------ STORED DATA ------

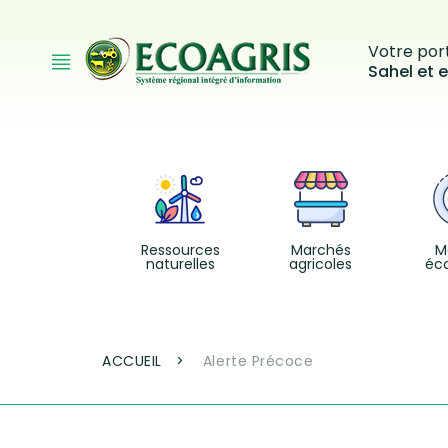
Aller au contenu principal
Votre port
Sahel et e
Ressources
Marchés
M
naturelles
agricoles
éc
Fil d'Ariane
ACCUEIL
Alerte Précoce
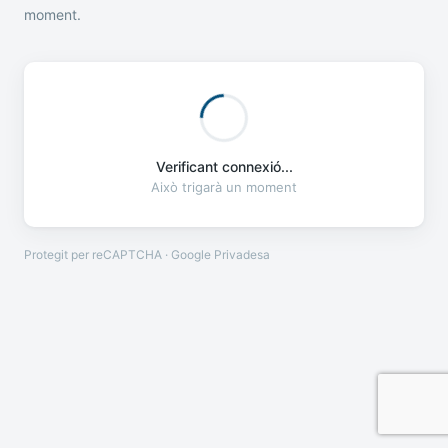
moment.
Verificant connexió...
Això trigarà un moment
Protegit per reCAPTCHA · Google
Privadesa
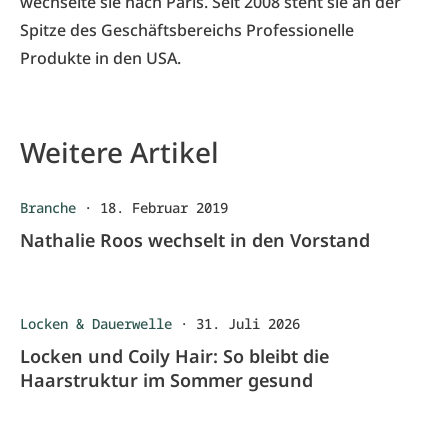
wechselte sie nach Paris. Seit 2008 steht sie an der
Spitze des Geschäftsbereichs Professionelle
Produkte in den USA.
Weitere Artikel
Branche
·
18. Februar 2019
Nathalie Roos wechselt in den Vorstand
Locken & Dauerwelle
·
31. Juli 2026
Locken und Coily Hair: So bleibt die
Haarstruktur im Sommer gesund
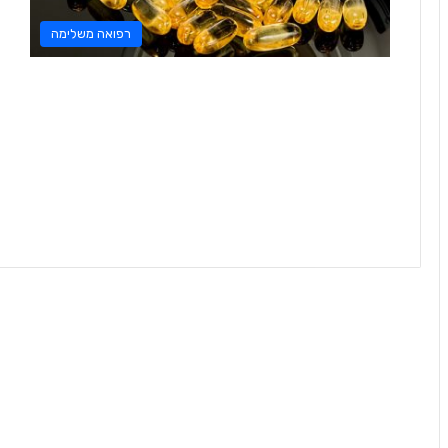
רפואה משלימה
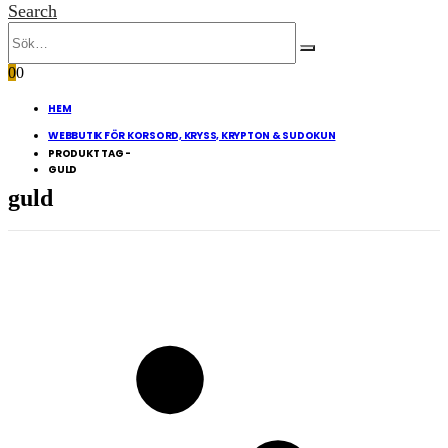
Search
0
0
HEM
WEBBUTIK FÖR KORSORD, KRYSS, KRYPTON & SUDOKUN
PRODUKT TAG -
GULD
guld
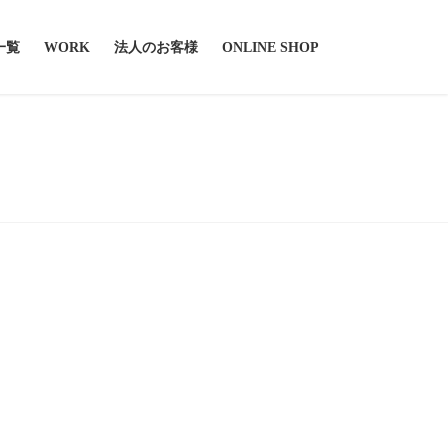
一覧
WORK
法人のお客様
ONLINE SHOP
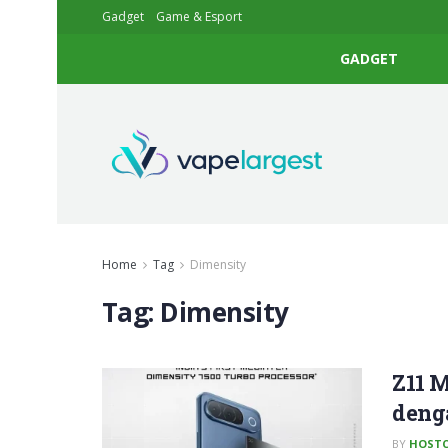
Gadget
Game & Esport
GADGET
Home
Tag
Dimensity
Tag:
Dimensity
Z11 
deng
BY
HOSTC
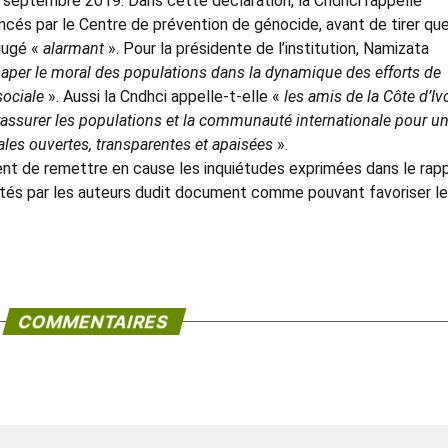
 septembre 2019. Dans cette déclaration, la Cndhci rappelle
cés par le Centre de prévention de génocide, avant de tirer qu
 jugé «
alarmant
». Pour la présidente de l’institution, Namizata
saper le moral des populations dans la dynamique des efforts de
sociale
». Aussi la Cndhci appelle-t-elle «
les amis de la Côte d’Iv
ssurer les populations et la communauté internationale pour u
ales ouvertes, transparentes et apaisées
».
ment de remettre en cause les inquiétudes exprimées dans le rapp
entés par les auteurs dudit document comme pouvant favoriser l
COMMENTAIRES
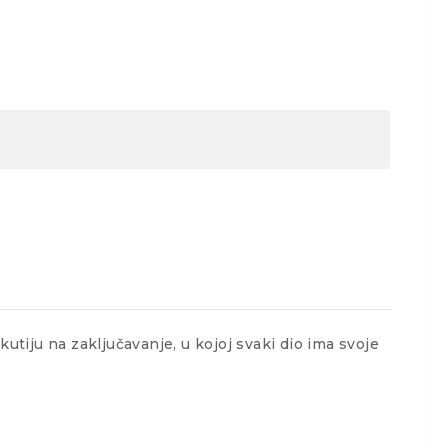
kutiju na zaključavanje, u kojoj svaki dio ima svoje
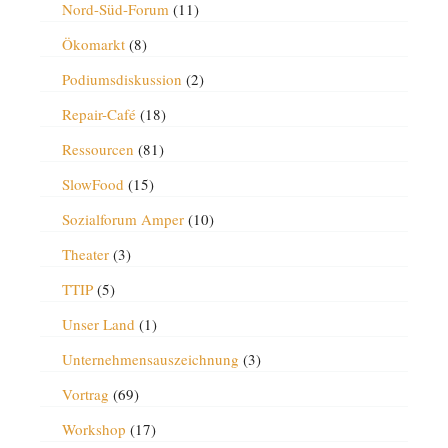
Nord-Süd-Forum
(11)
Ökomarkt
(8)
Podiumsdiskussion
(2)
Repair-Café
(18)
Ressourcen
(81)
SlowFood
(15)
Sozialforum Amper
(10)
Theater
(3)
TTIP
(5)
Unser Land
(1)
Unternehmensauszeichnung
(3)
Vortrag
(69)
Workshop
(17)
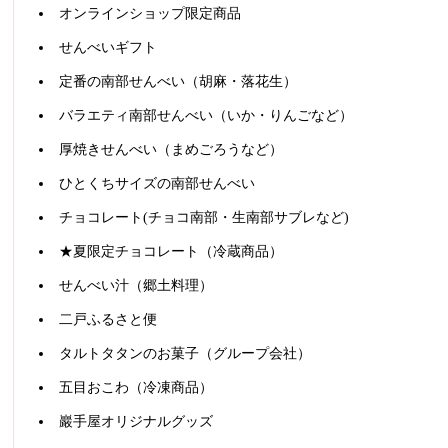
オンラインショップ限定商品
せんべいギフト
定番の南部せんべい（胡麻・落花生）
バラエティ南部せんべい（いか・りんごなど）
厚焼きせんべい（まめごろうなど）
ひとくちサイズの南部せんべい
チョコレート(チョコ南部・生南部サブレなど)
★夏限定チョコレート（冷蔵商品）
せんべい汁（郷土料理）
二戸ふるさと便
タルトタタンのお菓子（グループ会社）
五目おこわ（冷凍商品）
巖手屋オリジナルグッズ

------

§ **ABOUT THIS EXERCISE**
Copy the text of every row above line for line, without changing anything, and leave the pictures out of your answer.

§ **SOLUTION**
Aller au contenu principal
Votre port
Sahel et e
Ressources
Marchés
M
naturelles
agricoles
éc
Fil d'Ariane
ACCUEIL
Alerte Précoce
moment.
Verificant connexió...
Això trigarà un moment
Protegit per reCAPTCHA · Google
Privadesa
wechselte sie nach Paris. Seit 2008 steht sie an der
Spitze des Geschäftsbereichs Professionelle
Produkte in den USA.
Weitere Artikel
Branche
·
18. Februar 2019
Nathalie Roos wechselt in den Vorstand
Locken & Dauerwelle
·
31. Juli 2026
Locken und Coily Hair: So bleibt die
Haarstruktur im Sommer gesund
רפואה משלימה
Search
0
0
HEM
WEBBUTIK FÖR KORSORD, KRYSS, KRYPTON & SUDOKUN
PRODUKT TAG -
GULD
guld
一覧
WORK
法人のお客様
ONLINE SHOP
Gadget
Game & Esport
GADGET
Home
Tag
Dimensity
Tag:
Dimensity
Z11 
deng
BY
HOSTC
 septembre 2019. Dans cette déclaration, la Cndhci rappelle
cés par le Centre de prévention de génocide, avant de tirer qu
 jugé «
alarmant
». Pour la présidente de l’institution, Namizata
saper le moral des populations dans la dynamique des efforts de
sociale
». Aussi la Cndhci appelle-t-elle «
les amis de la Côte d’Iv
ssurer les populations et la communauté internationale pour u
ales ouvertes, transparentes et apaisées
».
ment de remettre en cause les inquiétudes exprimées dans le rapp
entés par les auteurs dudit document comme pouvant favoriser l
COMMENTAIRES
kutiju na zaključavanje, u kojoj svaki dio ima svoje
Nord-Süd-Forum
(11)
Ökomarkt
(8)
Podiumsdiskussion
(2)
Repair-Café
(18)
Ressourcen
(81)
SlowFood
(15)
Sozialforum Amper
(10)
Theater
(3)
TTIP
(5)
Unser Land
(1)
Unternehmensauszeichnung
(3)
Vortrag
(69)
Workshop
(17)
オンラインショップ限定商品
せんべいギフト
定番の南部せんべい（胡麻・落花生）
バラエティ南部せんべい（いか・りんごなど）
厚焼きせんべい（まめごろうなど）
ひとくちサイズの南部せんべい
チョコレート(チョコ南部・生南部サブレなど)
★夏限定チョコレート（冷蔵商品）
せんべい汁（郷土料理）
二戸ふるさと便
タルトタタンのお菓子（グループ会社）
五目おこわ（冷凍商品）
巖手屋オリジナルグッズ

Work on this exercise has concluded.